### Exercise
Each line of the records has to be copied exactly, though the pictures must be left out.
Data excerpts Start Marker
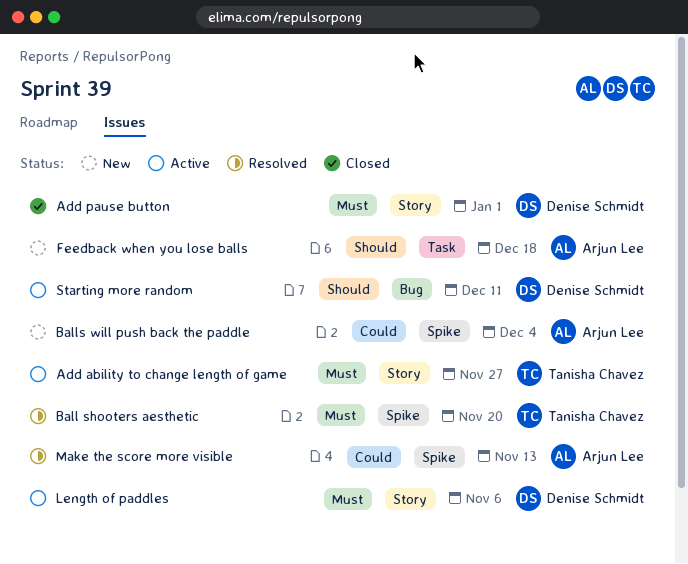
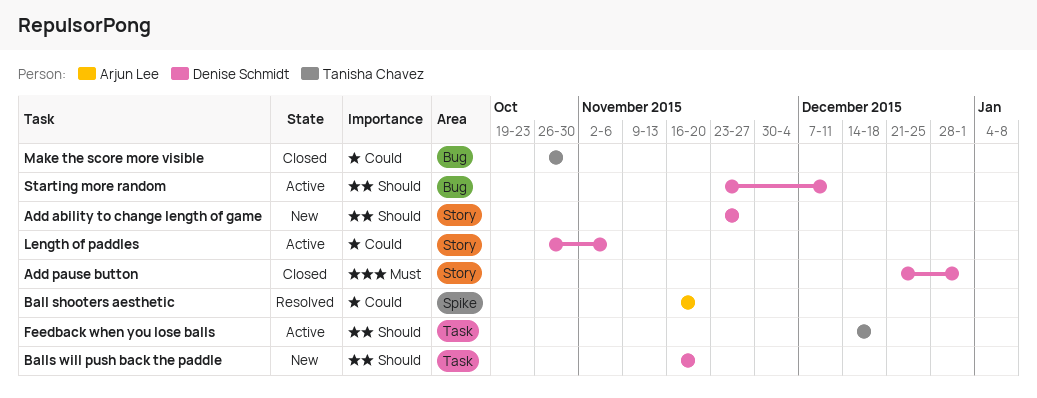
Add ability to change length of game, status: Active -> New
Add ability to change length of game, owner: Tanisha Chavez -> Denise Schmidt
Add ability to change length of game, priority: Must -> Should
Ball shooters aesthetic, owner: Tanisha Chavez -> Arjun Lee
Ball shooters aesthetic, priority: Must -> Could
Balls will push back the paddle, owner: Arjun Lee -> Denise Schmidt
Balls will push back the paddle, priority: Could -> Should
Balls will push back the paddle, label: Spike -> Task
Balls will push back the paddle, due: Dec 4 -> Nov 20
Feedback when you lose balls, status: New -> Active
Feedback when you lose balls, owner: Arjun Lee -> Tanisha Chavez
Length of paddles, priority: Must -> Could
Make the score more visible, status: Resolved -> Closed
Make the score more visible, owner: Arjun Lee -> Tanisha Chavez
Make the score more visible, label: Spike -> Bug
Make the score more visible, due: Nov 13 -> Oct 30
Data excerpts End Marker
### Solution to this problem
Add ability to change length of game, status: Active -> New
Add ability to change length of game, owner: Tanisha Chavez -> Denise Schmidt
Add ability to change length of game, priority: Must -> Should
Ball shooters aesthetic, owner: Tanisha Chavez -> Arjun Lee
Ball shooters aesthetic, priority: Must -> Could
Balls will push back the paddle, owner: Arjun Lee -> Denise Schmidt
Balls will push back the paddle, priority: Could -> Should
Balls will push back the paddle, label: Spike -> Task
Balls will push back the paddle, due: Dec 4 -> Nov 20
Feedback when you lose balls, status: New -> Active
Feedback when you lose balls, owner: Arjun Lee -> Tanisha Chavez
Length of paddles, priority: Must -> Could
Make the score more visible, status: Resolved -> Closed
Make the score more visible, owner: Arjun Lee -> Tanisha Chavez
Make the score more visible, label: Spike -> Bug
Make the score more visible, due: Nov 13 -> Oct 30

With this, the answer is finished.